Pour ce qui est des successions, je suis d'accord avec Monsieur
Bénabent. Une succession peut être acceptée sous
bénéfice d'inventaire. Ainsi l'héritier ne
s'apercevra-t-il pas, après coup, qu'il doit payer une rente. La
contestation du paiement de cette rente ne me semble donc pas justifiée.
Je souhaiterais faire une troisième remarque. Les notaires ne sont
consultés qu'au moment de la liquidation des biens. Mais j'apprends que
l'on voudrait priver de subsides le premier conjoint divorcé au moment
où il en a le plus besoin. Il faudrait donc qu'il demande à la
société de le nourrir. Je trouve cette situation scandaleuse.

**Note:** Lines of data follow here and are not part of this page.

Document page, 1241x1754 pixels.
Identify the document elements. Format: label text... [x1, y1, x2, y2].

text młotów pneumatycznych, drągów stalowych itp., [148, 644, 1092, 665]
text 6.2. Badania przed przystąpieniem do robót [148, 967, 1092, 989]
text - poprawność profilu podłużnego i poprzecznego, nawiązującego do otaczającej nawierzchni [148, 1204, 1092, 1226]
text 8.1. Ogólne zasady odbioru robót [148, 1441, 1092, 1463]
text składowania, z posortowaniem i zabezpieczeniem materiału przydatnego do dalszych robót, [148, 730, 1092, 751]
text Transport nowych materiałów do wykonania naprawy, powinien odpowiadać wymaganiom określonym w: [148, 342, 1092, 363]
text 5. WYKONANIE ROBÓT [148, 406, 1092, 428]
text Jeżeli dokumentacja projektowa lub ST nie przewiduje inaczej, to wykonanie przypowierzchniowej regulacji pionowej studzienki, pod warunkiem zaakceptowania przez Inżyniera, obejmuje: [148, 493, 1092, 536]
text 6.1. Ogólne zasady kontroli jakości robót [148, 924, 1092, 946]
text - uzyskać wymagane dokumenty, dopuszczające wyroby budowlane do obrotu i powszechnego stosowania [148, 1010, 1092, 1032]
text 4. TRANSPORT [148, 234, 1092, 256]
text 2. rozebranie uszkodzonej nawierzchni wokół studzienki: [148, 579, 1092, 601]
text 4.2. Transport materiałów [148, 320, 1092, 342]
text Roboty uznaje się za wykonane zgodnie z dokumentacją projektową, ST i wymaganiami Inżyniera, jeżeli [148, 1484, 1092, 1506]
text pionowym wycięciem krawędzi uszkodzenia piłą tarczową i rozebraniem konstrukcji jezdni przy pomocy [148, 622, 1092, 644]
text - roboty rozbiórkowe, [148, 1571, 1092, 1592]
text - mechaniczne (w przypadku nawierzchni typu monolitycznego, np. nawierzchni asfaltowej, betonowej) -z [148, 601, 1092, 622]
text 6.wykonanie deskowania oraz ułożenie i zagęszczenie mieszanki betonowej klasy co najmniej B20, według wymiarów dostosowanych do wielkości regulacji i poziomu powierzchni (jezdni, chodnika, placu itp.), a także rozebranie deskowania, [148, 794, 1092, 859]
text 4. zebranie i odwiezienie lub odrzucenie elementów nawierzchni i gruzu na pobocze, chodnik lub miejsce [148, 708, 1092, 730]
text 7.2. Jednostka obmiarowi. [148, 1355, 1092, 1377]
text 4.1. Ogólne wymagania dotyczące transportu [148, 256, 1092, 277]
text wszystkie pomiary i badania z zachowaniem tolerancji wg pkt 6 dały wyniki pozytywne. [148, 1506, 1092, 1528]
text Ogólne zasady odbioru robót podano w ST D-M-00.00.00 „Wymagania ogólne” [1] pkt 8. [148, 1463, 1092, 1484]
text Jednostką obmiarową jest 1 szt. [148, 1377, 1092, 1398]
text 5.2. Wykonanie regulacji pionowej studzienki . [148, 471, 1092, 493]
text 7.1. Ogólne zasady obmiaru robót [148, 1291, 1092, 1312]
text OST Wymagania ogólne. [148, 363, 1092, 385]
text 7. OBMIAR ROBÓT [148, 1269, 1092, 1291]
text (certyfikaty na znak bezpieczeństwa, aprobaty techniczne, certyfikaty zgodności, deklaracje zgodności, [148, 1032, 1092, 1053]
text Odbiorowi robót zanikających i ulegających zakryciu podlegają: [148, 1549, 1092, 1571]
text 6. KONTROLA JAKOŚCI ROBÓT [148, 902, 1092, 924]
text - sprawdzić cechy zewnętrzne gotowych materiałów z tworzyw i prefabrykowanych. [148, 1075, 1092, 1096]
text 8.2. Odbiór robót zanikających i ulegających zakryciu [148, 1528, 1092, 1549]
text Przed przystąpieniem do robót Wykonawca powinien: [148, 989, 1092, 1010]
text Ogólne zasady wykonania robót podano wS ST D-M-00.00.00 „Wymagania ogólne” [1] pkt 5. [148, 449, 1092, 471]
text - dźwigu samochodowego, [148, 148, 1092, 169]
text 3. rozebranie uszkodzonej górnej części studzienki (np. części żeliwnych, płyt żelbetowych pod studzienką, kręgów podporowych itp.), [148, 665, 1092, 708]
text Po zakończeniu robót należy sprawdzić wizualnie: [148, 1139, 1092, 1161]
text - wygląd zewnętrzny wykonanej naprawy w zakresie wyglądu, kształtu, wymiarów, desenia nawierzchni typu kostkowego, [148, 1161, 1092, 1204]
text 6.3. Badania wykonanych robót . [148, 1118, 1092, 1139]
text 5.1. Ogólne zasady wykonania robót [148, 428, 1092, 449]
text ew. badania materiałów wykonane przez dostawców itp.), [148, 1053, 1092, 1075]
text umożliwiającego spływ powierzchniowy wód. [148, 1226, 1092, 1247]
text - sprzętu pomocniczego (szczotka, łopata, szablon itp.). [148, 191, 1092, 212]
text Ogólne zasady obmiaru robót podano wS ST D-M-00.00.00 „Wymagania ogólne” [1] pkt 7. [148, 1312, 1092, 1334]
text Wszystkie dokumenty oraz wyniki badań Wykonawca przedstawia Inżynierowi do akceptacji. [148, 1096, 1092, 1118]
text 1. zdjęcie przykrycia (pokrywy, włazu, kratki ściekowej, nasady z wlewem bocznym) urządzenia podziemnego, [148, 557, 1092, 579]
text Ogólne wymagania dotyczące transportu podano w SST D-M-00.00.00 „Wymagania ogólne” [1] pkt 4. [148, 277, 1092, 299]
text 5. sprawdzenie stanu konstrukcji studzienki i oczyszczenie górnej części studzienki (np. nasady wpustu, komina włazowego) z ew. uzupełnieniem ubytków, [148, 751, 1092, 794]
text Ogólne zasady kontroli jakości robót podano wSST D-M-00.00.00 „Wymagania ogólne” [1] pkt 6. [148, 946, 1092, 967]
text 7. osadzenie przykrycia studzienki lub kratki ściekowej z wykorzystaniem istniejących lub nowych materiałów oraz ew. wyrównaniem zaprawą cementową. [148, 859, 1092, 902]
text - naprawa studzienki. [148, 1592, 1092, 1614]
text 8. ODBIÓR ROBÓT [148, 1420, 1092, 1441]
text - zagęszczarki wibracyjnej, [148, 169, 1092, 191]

S'il a été considéré que la personne avait droit
à une certaine rente pour pouvoir vivre au moment de son divorce, il me
semble inimaginable que l'on puisse supprimer la rente au moment où elle
en a le plus besoin. Le texte pourrait prévoir que le montant de la
rente peut être revu, si la fortune de celui qui paie la rente ou de
celui qui la reçoit est modifiée, ainsi que si l'état de
santé du créancier est mauvais. Je trouve que le projet montre
que le lobby des secondes épouses et de leurs héritiers a
été efficace. Ce que je dis n'est peut-être pas très
moderne ou progressiste, mais je tiens à souligner que
l'équité me paraît toujours être la meilleure
solution pour le législateur.
Monsieur GELARD
Je souhaiterais répondre à mon collègue Courrière.
La prestation compensatoire ne doit pas être assimilée à
des dommages et intérêts. Elle est exclusivement faite pour
compenser les disparités de richesse entre époux au moment du
divorce. Quand les conjoints sont tous les deux pauvres, il n'y a pas de
prestation compensatoire. La prestation compensatoire ne saurait être
considérée comme un devoir d'aliments ou un devoir de payer des
dommages et intérêts à vie. Le problème se pose pour
une certaine catégorie de divorcés. Dans les cas où le
divorce a lieu après 30 ans de mariage et que l'un des conjoints s'est
sacrifié à la carrière de l'autre et à
l'éducation des enfants, le système de la prestation
compensatoire n'est pas satisfaisant. Je le reconnais. Le système de la
rente viagère ne l'est pas non plus. Pour ce cas de divorce, nous ne
sommes pas parvenus à mettre au point un système satisfaisant. Il
en va de même pour un autre divorce particulier : il s'agit des
divorces dus au fait que le conjoint est définitivement
hospitalisé et hors d'état d'avoir une vie normale. Le conjoint
malade n'a pas de couverture sociale, il n'a pas de quoi payer l'hôpital.
Nous cherchons des solutions pour ces deux cas de figure. En revanche,
lorsqu'un divorce intervient au bout de cinq ans de mariage et qu'il n'y a pas
d'enfant, il n'y a pas de la prestation compensatoire.
Monsieur le PRESIDENT
C'est le débat de la semaine prochaine.
Monsieur GELARD
Tout à fait. Je veux seulement signaler que nous avons dû mal
à résoudre un problème. Nous sommes confrontés
à des lobbies aux intérêts contradictoires : le lobby
des secondes épouses, celui des héritiers du débiteur,
celui de la première épouse... Nous touchons un problème
social, qui n'est peut-être pas résolu convenablement du point de
vue de la Sécurité Sociale et de la prise en charge d'un certain
nombre de situations.
Monsieur le PRESIDENT
Merci, mon
cher collègue. Monsieur le Professeur, je vous remercie.Votre
exposé était clair, rapide et synthétique.